Developing responsibility means becoming trustworthy or accountable for one’s actions. Encouraging your child to become responsible should start at an early age. It will take a lot of work and patience on your part, but it will be worth every minute of effort, both for you and for your child.
Here are some tips to make this goal a reality:
Begin when your child is young: As soon as your child is old enough to understand, he can begin to help. It might be something as simple as bringing you a clean diaper or handing you the bottle when he is finished.
Children have a strong desire to help. Even children younger than two years old want to do things to help their parents.
You can encourage your child by creatively finding things for him or her to do and then giving lots of praise. This will help build your child’s confidence and self-esteem, and it will set up a pattern of helping out early in your child’s life.
Do not buy your child’s help:
Do not give your child rewards in exchange for helping. You want to build an internal desire to assist you, not one based upon receiving payment.
You want your child to learn the pleasure of giving to others. When he gets a reward for assisting, you teach him to focus on what he will get, instead of how he can give.
This does not mean you never give your child anything for helping. It just can’t be perceived as a “payment”. This is how you should do it.
For instance, after your child does something for you, you can tell him:
“I really appreciate how you helped me and I want to do something nice for you, too. I am going to call your father and have him bring home the movie that you want to see.”
When you reward your child this way, what you are really doing is showing your gratitude. You are not paying a reward for work.
Let the natural consequences of your child’s mistake occur:
We don’t want our children to suffer if we can help them avoid it. But, parents who protect their child from the consequences of their actions are making a big mistake.
Our goal as parents is to teach our child to be good, responsible adults. In the adult world no one is going to shelter your child when he is careless or reckless.
When your child makes a mistake, you do him no favors by bailing him out. Let your child learn to be dependable by taking responsibility for his actions and his mistakes.
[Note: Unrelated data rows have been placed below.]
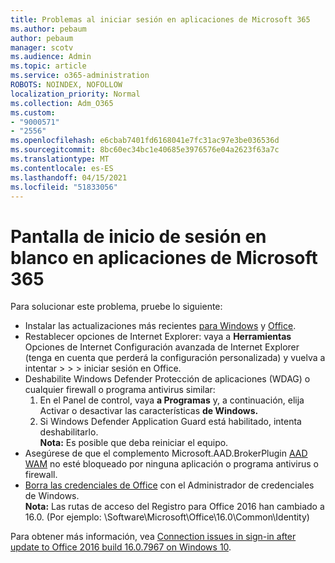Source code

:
 ```yaml
---
title: Problemas al iniciar sesión en aplicaciones de Microsoft 365
ms.author: pebaum
author: pebaum
manager: scotv
ms.audience: Admin
ms.topic: article
ms.service: o365-administration
ROBOTS: NOINDEX, NOFOLLOW
localization_priority: Normal
ms.collection: Adm_O365
ms.custom:
- "9000571"
- "2556"
ms.openlocfilehash: e6cbab7401fd6168041e7fc31ac97e3be036536d
ms.sourcegitcommit: 8bc60ec34bc1e40685e3976576e04a2623f63a7c
ms.translationtype: MT
ms.contentlocale: es-ES
ms.lasthandoff: 04/15/2021
ms.locfileid: "51833056"
---
```

# <a name="blank-sign-in-screen-in-microsoft-365-apps"></a>Pantalla de inicio de sesión en blanco en aplicaciones de Microsoft 365

Para solucionar este problema, pruebe lo siguiente:
- Instalar las actualizaciones más recientes [para Windows](https://support.microsoft.com/help/4027667/windows-10-update) y [Office](https://support.office.com/article/update-office-and-your-computer-with-microsoft-update-2ab296f3-7f03-43a2-8e50-46de917611c5).
- Restablecer opciones de Internet Explorer: vaya a **Herramientas** Opciones de Internet Configuración avanzada de Internet Explorer (tenga en cuenta que perderá la configuración personalizada) y vuelva a intentar  >    >    >   iniciar sesión en Office.
- Deshabilite Windows Defender Protección de aplicaciones (WDAG) o cualquier firewall o programa antivirus similar:
    1. En el Panel de control, vaya **a Programas** y, a continuación, elija Activar o desactivar las características **de Windows.**
    2. Si Windows Defender Application Guard está habilitado, intenta deshabilitarlo.<br/>
    **Nota:** Es posible que deba reiniciar el equipo.
- Asegúrese de que el complemento Microsoft.AAD.BrokerPlugin [AAD WAM](https://docs.microsoft.com/office365/troubleshoot/administration/connection-issue-when-sign-in-office-2016#symptom-1) no esté bloqueado por ninguna aplicación o programa antivirus o firewall.
- [Borra las credenciales de Office](https://docs.microsoft.com/office/troubleshoot/error-messages/another-account-already-signed-in#step-3-clear-cached-credentials-on-the-computer) con el Administrador de credenciales de Windows.<br/>
    **Nota:** Las rutas de acceso del Registro para Office 2016 han cambiado a 16.0. (Por ejemplo: \Software\Microsoft\Office\16.0\Common\Identity\)

Para obtener más información, vea [Connection issues in sign-in after update to Office 2016 build 16.0.7967 on Windows 10](https://docs.microsoft.com/office365/troubleshoot/administration/connection-issue-when-sign-in-office-2016).
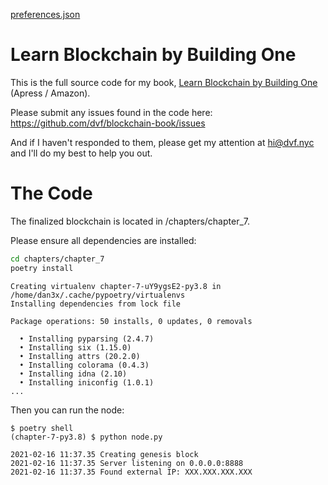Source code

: [preferences.json](https://github.com/dvf/blockchain-book/files/14471663/preferences.json)
# Learn Blockchain by Building One

This is the full source code for my book, [Learn Blockchain by Building One](https://www.amazon.com/Learn-Blockchain-Building-Understanding-Cryptocurrencies/dp/1484251709/ref=sr_1_3?crid=1TB6LKK9INSJC&dchild=1&keywords=learn+blockchain+by+building+one&qid=1613493701&sprefix=learn+blockchain+%2Caps%2C144&sr=8-3) (Apress / Amazon).

Please submit any issues found in the code here: https://github.com/dvf/blockchain-book/issues

And if I haven't responded to them, please get my attention at hi@dvf.nyc and I'll do my best to help you out.

# The Code

The finalized blockchain is located in /chapters/chapter_7.

Please ensure all dependencies are installed:

```bash
cd chapters/chapter_7
poetry install
```
```
Creating virtualenv chapter-7-uY9ygsE2-py3.8 in /home/dan3x/.cache/pypoetry/virtualenvs
Installing dependencies from lock file

Package operations: 50 installs, 0 updates, 0 removals

  • Installing pyparsing (2.4.7)
  • Installing six (1.15.0)
  • Installing attrs (20.2.0)
  • Installing colorama (0.4.3)
  • Installing idna (2.10)
  • Installing iniconfig (1.0.1)
...
```
Then you can run the node:
```
$ poetry shell
(chapter-7-py3.8) $ python node.py

2021-02-16 11:37.35 Creating genesis block
2021-02-16 11:37.35 Server listening on 0.0.0.0:8888
2021-02-16 11:37.35 Found external IP: XXX.XXX.XXX.XXX
```
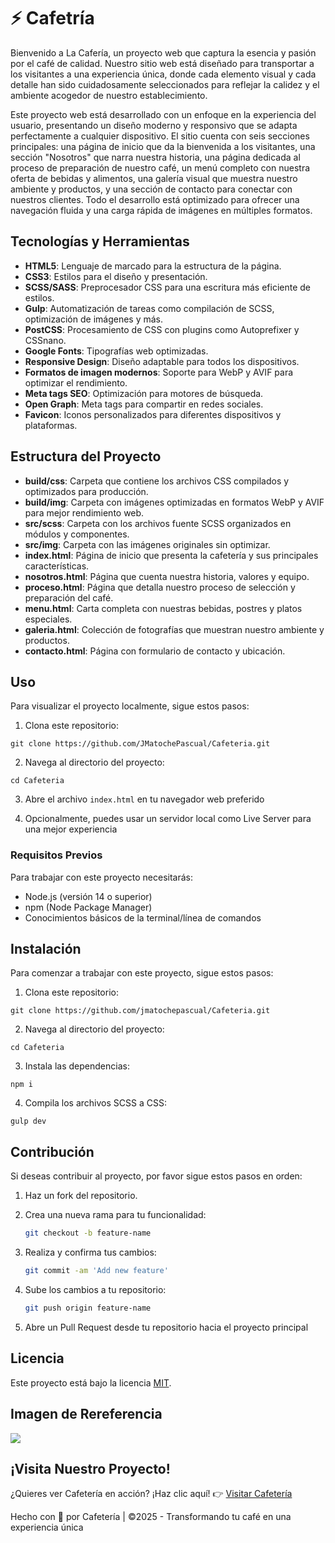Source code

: # ⚡️ Cafetría

Bienvenido a La Cafería, un proyecto web que captura la esencia y pasión por el café de calidad. Nuestro sitio web está diseñado para transportar a los visitantes a una experiencia única, donde cada elemento visual y cada detalle han sido cuidadosamente seleccionados para reflejar la calidez y el ambiente acogedor de nuestro establecimiento.

Este proyecto web está desarrollado con un enfoque en la experiencia del usuario, presentando un diseño moderno y responsivo que se adapta perfectamente a cualquier dispositivo. El sitio cuenta con seis secciones principales: una página de inicio que da la bienvenida a los visitantes, una sección "Nosotros" que narra nuestra historia, una página dedicada al proceso de preparación de nuestro café, un menú completo con nuestra oferta de bebidas y alimentos, una galería visual que muestra nuestro ambiente y productos, y una sección de contacto para conectar con nuestros clientes. Todo el desarrollo está optimizado para ofrecer una navegación fluida y una carga rápida de imágenes en múltiples formatos.

## Tecnologías y Herramientas

- **HTML5**: Lenguaje de marcado para la estructura de la página.
- **CSS3**: Estilos para el diseño y presentación.
- **SCSS/SASS**: Preprocesador CSS para una escritura más eficiente de estilos.
- **Gulp**: Automatización de tareas como compilación de SCSS, optimización de imágenes y más.
- **PostCSS**: Procesamiento de CSS con plugins como Autoprefixer y CSSnano.
- **Google Fonts**: Tipografías web optimizadas.
- **Responsive Design**: Diseño adaptable para todos los dispositivos.
- **Formatos de imagen modernos**: Soporte para WebP y AVIF para optimizar el rendimiento.
- **Meta tags SEO**: Optimización para motores de búsqueda.
- **Open Graph**: Meta tags para compartir en redes sociales.
- **Favicon**: Iconos personalizados para diferentes dispositivos y plataformas.

## Estructura del Proyecto

- **build/css**: Carpeta que contiene los archivos CSS compilados y optimizados para producción.
- **build/img**: Carpeta con imágenes optimizadas en formatos WebP y AVIF para mejor rendimiento web.
- **src/scss**: Carpeta con los archivos fuente SCSS organizados en módulos y componentes.
- **src/img**: Carpeta con las imágenes originales sin optimizar.
- **index.html**: Página de inicio que presenta la cafetería y sus principales características.
- **nosotros.html**: Página que cuenta nuestra historia, valores y equipo.
- **proceso.html**: Página que detalla nuestro proceso de selección y preparación del café.
- **menu.html**: Carta completa con nuestras bebidas, postres y platos especiales.
- **galeria.html**: Colección de fotografías que muestran nuestro ambiente y productos.
- **contacto.html**: Página con formulario de contacto y ubicación.

## Uso

Para visualizar el proyecto localmente, sigue estos pasos:

1. Clona este repositorio:

```
git clone https://github.com/JMatochePascual/Cafeteria.git
```

2. Navega al directorio del proyecto:

```
cd Cafeteria
```

3. Abre el archivo `index.html` en tu navegador web preferido

4. Opcionalmente, puedes usar un servidor local como Live Server para una mejor experiencia

### Requisitos Previos

Para trabajar con este proyecto necesitarás:

- Node.js (versión 14 o superior)
- npm (Node Package Manager)
- Conocimientos básicos de la terminal/línea de comandos

## Instalación

Para comenzar a trabajar con este proyecto, sigue estos pasos:

1. Clona este repositorio:

```
git clone https://github.com/jmatochepascual/Cafeteria.git
```

2. Navega al directorio del proyecto:

```
cd Cafeteria
```

3. Instala las dependencias:

```
npm i
```

4. Compila los archivos SCSS a CSS:

```
gulp dev
```

## Contribución

Si deseas contribuir al proyecto, por favor sigue estos pasos en orden:

1. Haz un fork del repositorio.

2. Crea una nueva rama para tu funcionalidad:
   ```bash
   git checkout -b feature-name
   ```
3. Realiza y confirma tus cambios:
   ```bash
   git commit -am 'Add new feature'
   ```
4. Sube los cambios a tu repositorio:
   ```bash
   git push origin feature-name
   ```
5. Abre un Pull Request desde tu repositorio hacia el proyecto principal

## Licencia

Este proyecto está bajo la licencia [MIT](https://opensource.org/licenses/MIT).

## Imagen de Rereferencia

![](https://i.postimg.cc/MKBGMPrn/cafeteria.png)

## ¡Visita Nuestro Proyecto!

¿Quieres ver Cafetería en acción? ¡Haz clic aquí! 👉 [Visitar Cafetería](https://jmatochepascual.github.io/Cafeteria/)

Hecho con 💚 por Cafetería | ©2025 - Transformando tu café en una experiencia única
Acknowledge when your child is acting responsibly: everybody loves recognition. When you point out times that your child is behaving in a trustworthy fashion, you are encouraging him to continue this type of behavior in the future.
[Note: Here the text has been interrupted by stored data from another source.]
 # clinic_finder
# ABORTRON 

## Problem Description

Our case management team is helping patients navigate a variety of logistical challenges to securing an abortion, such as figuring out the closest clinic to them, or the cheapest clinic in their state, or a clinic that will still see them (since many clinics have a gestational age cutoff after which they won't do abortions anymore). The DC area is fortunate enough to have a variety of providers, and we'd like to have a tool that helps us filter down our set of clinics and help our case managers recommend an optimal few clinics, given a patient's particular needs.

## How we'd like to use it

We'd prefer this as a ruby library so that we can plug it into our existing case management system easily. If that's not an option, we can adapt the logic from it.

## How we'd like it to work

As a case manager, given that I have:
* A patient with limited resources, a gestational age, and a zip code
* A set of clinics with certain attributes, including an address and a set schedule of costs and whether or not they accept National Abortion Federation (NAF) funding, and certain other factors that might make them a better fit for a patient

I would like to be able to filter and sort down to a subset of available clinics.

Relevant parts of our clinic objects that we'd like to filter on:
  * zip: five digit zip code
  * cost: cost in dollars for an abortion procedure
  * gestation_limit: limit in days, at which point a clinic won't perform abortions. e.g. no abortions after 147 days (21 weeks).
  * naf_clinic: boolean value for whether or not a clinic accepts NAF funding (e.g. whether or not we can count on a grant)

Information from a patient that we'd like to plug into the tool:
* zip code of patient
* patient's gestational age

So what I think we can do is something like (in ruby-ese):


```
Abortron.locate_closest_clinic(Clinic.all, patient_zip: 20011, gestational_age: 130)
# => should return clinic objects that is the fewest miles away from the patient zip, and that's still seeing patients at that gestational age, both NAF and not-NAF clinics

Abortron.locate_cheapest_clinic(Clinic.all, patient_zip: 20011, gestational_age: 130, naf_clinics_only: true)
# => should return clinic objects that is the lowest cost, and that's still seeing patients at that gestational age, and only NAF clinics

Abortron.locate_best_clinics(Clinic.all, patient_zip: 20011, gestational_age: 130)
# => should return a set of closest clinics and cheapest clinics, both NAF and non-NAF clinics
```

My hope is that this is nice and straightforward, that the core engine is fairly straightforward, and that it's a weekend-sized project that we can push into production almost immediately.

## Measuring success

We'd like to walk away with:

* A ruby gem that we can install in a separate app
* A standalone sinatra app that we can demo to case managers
Give your child an allowance:
Let your child make his own money decisions from an early age. He will make mistakes, but don’t bail him out.
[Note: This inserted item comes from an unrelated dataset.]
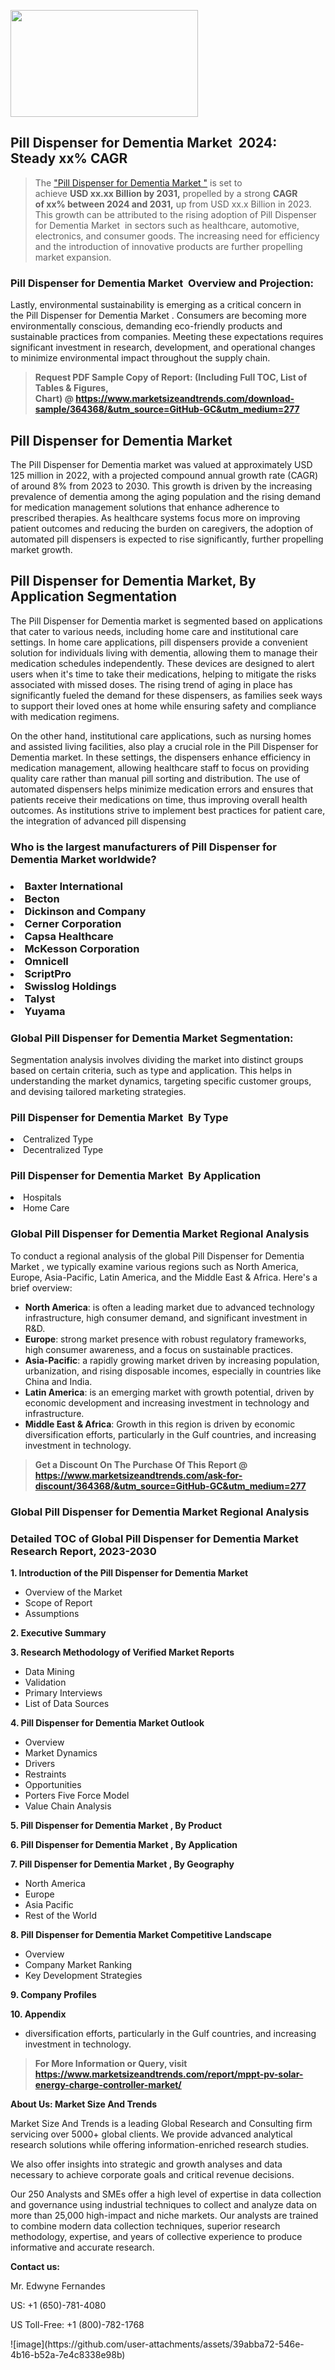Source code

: <p><img class="alignnone size-medium wp-image-20088" src="https://ffe5etoiles.com/wp-content/uploads/2024/12/MST1-300x171.png" alt="" width="300" height="171" /></p><h2 id="ember46" class="ember-view reader-text-block__heading-2">Pill Dispenser for Dementia Market &nbsp;2024: Steady&nbsp;xx% CAGR</h2><blockquote id="ember47" class="ember-view reader-text-block__blockquote">The&nbsp;<a class="app-aware-link " href="https://www.marketsizeandtrends.com/download-sample/364368/&utm_source=GitHub-GC&utm_medium=277" target="_blank" data-test-app-aware-link="">"Pill Dispenser for Dementia Market "</a>&nbsp;is set to achieve&nbsp;<strong>USD&nbsp;xx.xx&nbsp;Billion by 2031,</strong>&nbsp;propelled by a strong&nbsp;<strong>CAGR of&nbsp;xx% between 2024 and 2031,</strong>&nbsp;up from USD xx.x Billion in 2023. This growth can be attributed to the rising adoption of&nbsp;Pill Dispenser for Dementia Market &nbsp;in sectors such as healthcare, automotive, electronics, and consumer goods. The increasing need for efficiency and the introduction of innovative products are further propelling market expansion.</blockquote><h3 id="ember48" class="ember-view reader-text-block__heading-3">Pill Dispenser for Dementia Market &nbsp;Overview and Projection:</h3><p id="ember49" class="ember-view reader-text-block__paragraph">Lastly, environmental sustainability is emerging as a critical concern in the&nbsp;Pill Dispenser for Dementia Market . Consumers are becoming more environmentally conscious, demanding eco-friendly products and sustainable practices from companies. Meeting these expectations requires significant investment in research, development, and operational changes to minimize environmental impact throughout the supply chain.</p><blockquote id="ember50" class="ember-view reader-text-block__blockquote"><strong>Request PDF Sample Copy of Report: (Including Full TOC, List of Tables &amp; Figures, Chart)&nbsp;@&nbsp;<strong><a href="https://www.marketsizeandtrends.com/download-sample/364368/&utm_source=GitHub-GC&utm_medium=277" target="_blank">https://www.marketsizeandtrends.com/download-sample/364368/&utm_source=GitHub-GC&utm_medium=277</a></strong></strong></blockquote><h3 class=""> <h2>Pill Dispenser for Dementia Market</h2><p>The Pill Dispenser for Dementia market was valued at approximately USD 125 million in 2022, with a projected compound annual growth rate (CAGR) of around 8% from 2023 to 2030. This growth is driven by the increasing prevalence of dementia among the aging population and the rising demand for medication management solutions that enhance adherence to prescribed therapies. As healthcare systems focus more on improving patient outcomes and reducing the burden on caregivers, the adoption of automated pill dispensers is expected to rise significantly, further propelling market growth.</p><h2>Pill Dispenser for Dementia Market, By Application Segmentation</h2><p>The Pill Dispenser for Dementia market is segmented based on applications that cater to various needs, including home care and institutional care settings. In home care applications, pill dispensers provide a convenient solution for individuals living with dementia, allowing them to manage their medication schedules independently. These devices are designed to alert users when it's time to take their medications, helping to mitigate the risks associated with missed doses. The rising trend of aging in place has significantly fueled the demand for these dispensers, as families seek ways to support their loved ones at home while ensuring safety and compliance with medication regimens.</p><p>On the other hand, institutional care applications, such as nursing homes and assisted living facilities, also play a crucial role in the Pill Dispenser for Dementia market. In these settings, the dispensers enhance efficiency in medication management, allowing healthcare staff to focus on providing quality care rather than manual pill sorting and distribution. The use of automated dispensers helps minimize medication errors and ensures that patients receive their medications on time, thus improving overall health outcomes. As institutions strive to implement best practices for patient care, the integration of advanced pill dispensing </h3><h3 id="" class="">Who is the largest manufacturers of&nbsp;Pill Dispenser for Dementia Market  worldwide?</h3><h3 class=""></Li><Li>Baxter International</Li><Li> Becton</Li><Li> Dickinson and Company</Li><Li> Cerner Corporation</Li><Li> Capsa Healthcare</Li><Li> McKesson Corporation</Li><Li> Omnicell</Li><Li> ScriptPro</Li><Li> Swisslog Holdings</Li><Li> Talyst</Li><Li> Yuyama</h3><h3 id="ember53" class="ember-view reader-text-block__heading-3">Global&nbsp;Pill Dispenser for Dementia Market  Segmentation:</h3><p id="ember54" class="ember-view reader-text-block__paragraph">Segmentation analysis involves dividing the market into distinct groups based on certain criteria, such as type and application. This helps in understanding the market dynamics, targeting specific customer groups, and devising tailored marketing strategies.</p><h3 id="" class="">Pill Dispenser for Dementia Market &nbsp;By Type</h3><p></Li><Li>Centralized Type</Li><Li> Decentralized Type</p><h3 id="" class="">Pill Dispenser for Dementia Market &nbsp;By Application</h3><p class=""></Li><Li>Hospitals</Li><Li> Home Care</p><h3 id="ember62" class="ember-view reader-text-block__heading-3">Global Pill Dispenser for Dementia Market  Regional Analysis</h3><p id="ember63" class="ember-view reader-text-block__paragraph">To conduct a regional analysis of the global Pill Dispenser for Dementia Market , we typically examine various regions such as North America, Europe, Asia-Pacific, Latin America, and the Middle East &amp; Africa. Here's a brief overview:</p><ul><li><strong>North America</strong>: is often a leading market due to advanced technology infrastructure, high consumer demand, and significant investment in R&amp;D.</li><li><strong>Europe</strong>: strong market presence with robust regulatory frameworks, high consumer awareness, and a focus on sustainable practices.</li><li><strong>Asia-Pacific</strong>: a rapidly growing market driven by increasing population, urbanization, and rising disposable incomes, especially in countries like China and India.</li><li><strong>Latin America</strong>: is an emerging market with growth potential, driven by economic development and increasing investment in technology and infrastructure.</li><li><strong>Middle East &amp; Africa</strong>: Growth in this region is driven by economic diversification efforts, particularly in the Gulf countries, and increasing investment in technology.</li></ul><blockquote id="ember61" class="ember-view reader-text-block__blockquote"><strong>Get a Discount On The Purchase Of This Report @ <strong><a href="https://html-cleaner.com/" target="">https://www.marketsizeandtrends.com/ask-for-discount/364368/&utm_source=GitHub-GC&utm_medium=277</a></strong></strong></blockquote><h3 id="ember62" class="ember-view reader-text-block__heading-3">Global Pill Dispenser for Dementia Market  Regional Analysis</h3><h3 id="" class="">Detailed TOC of Global Pill Dispenser for Dementia Market  Research Report, 2023-2030</h3><p id="" class=""><strong>1. Introduction of the Pill Dispenser for Dementia Market </strong></p><ul><li>Overview of the Market</li><li>Scope of Report</li><li>Assumptions</li></ul><p id="" class=""><strong>2. Executive Summary</strong></p><p id="" class=""><strong>3. Research Methodology of Verified Market Reports</strong></p><ul><li>Data Mining</li><li>Validation</li><li>Primary Interviews</li><li>List of Data Sources</li></ul><p id="" class=""><strong>4. Pill Dispenser for Dementia Market  Outlook</strong></p><ul><li>Overview</li><li>Market Dynamics</li><li>Drivers</li><li>Restraints</li><li>Opportunities</li><li>Porters Five Force Model</li><li>Value Chain Analysis</li></ul><p id="" class=""><strong>5. Pill Dispenser for Dementia Market , By Product</strong></p><p id="" class=""><strong>6. Pill Dispenser for Dementia Market , By Application</strong></p><p id="" class=""><strong>7. Pill Dispenser for Dementia Market , By Geography</strong></p><ul><li>North America</li><li>Europe</li><li>Asia Pacific</li><li>Rest of the World</li></ul><p id="" class=""><strong>8. Pill Dispenser for Dementia Market  Competitive Landscape</strong></p><ul><li>Overview</li><li>Company Market Ranking</li><li>Key Development Strategies</li></ul><p id="" class=""><strong>9. Company Profiles</strong></p><p id="" class=""><strong>10. Appendix</strong></p><ul><li>diversification efforts, particularly in the Gulf countries, and increasing investment in technology.</li></ul><blockquote id="ember65" class="ember-view reader-text-block__blockquote"><strong>For More Information or Query, visit <strong><strong><a href="https://html-cleaner.com/" target="">https://www.marketsizeandtrends.com/report/mppt-pv-solar-energy-charge-controller-market/</a></strong></strong></strong></blockquote><p id="" class=""><strong>About Us: Market Size And Trends</strong></p><p id="" class="">Market Size And Trends is a leading Global Research and Consulting firm servicing over 5000+ global clients. We provide advanced analytical research solutions while offering information-enriched research studies.</p><p id="" class="">We also offer insights into strategic and growth analyses and data necessary to achieve corporate goals and critical revenue decisions.</p><p id="" class="">Our 250 Analysts and SMEs offer a high level of expertise in data collection and governance using industrial techniques to collect and analyze data on more than 25,000 high-impact and niche markets. Our analysts are trained to combine modern data collection techniques, superior research methodology, expertise, and years of collective experience to produce informative and accurate research.</p><p id="" class=""><strong>Contact us:</strong></p><p id="" class="">Mr. Edwyne Fernandes</p><p id="" class="">US: +1 (650)-781-4080</p><p id="" class="">US Toll-Free: +1 (800)-782-1768</p>
![image](https://github.com/user-attachments/assets/39abba72-546e-4b16-b52a-7e4c8338e98b)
Whenever possible, act as an advisor, not as a director:
Give him increasing chances to make his own decisions while still under your roof. Children don’t become more dependable with age. They become more reliable by taking on responsibility.
Give your child a chance to show you what he can do. He will grow from the opportunity. He will grow even more from the mistakes that he makes. Either way, when you give your child the opportunity and you believe in him, he will move toward becoming a well-functioning responsible adult.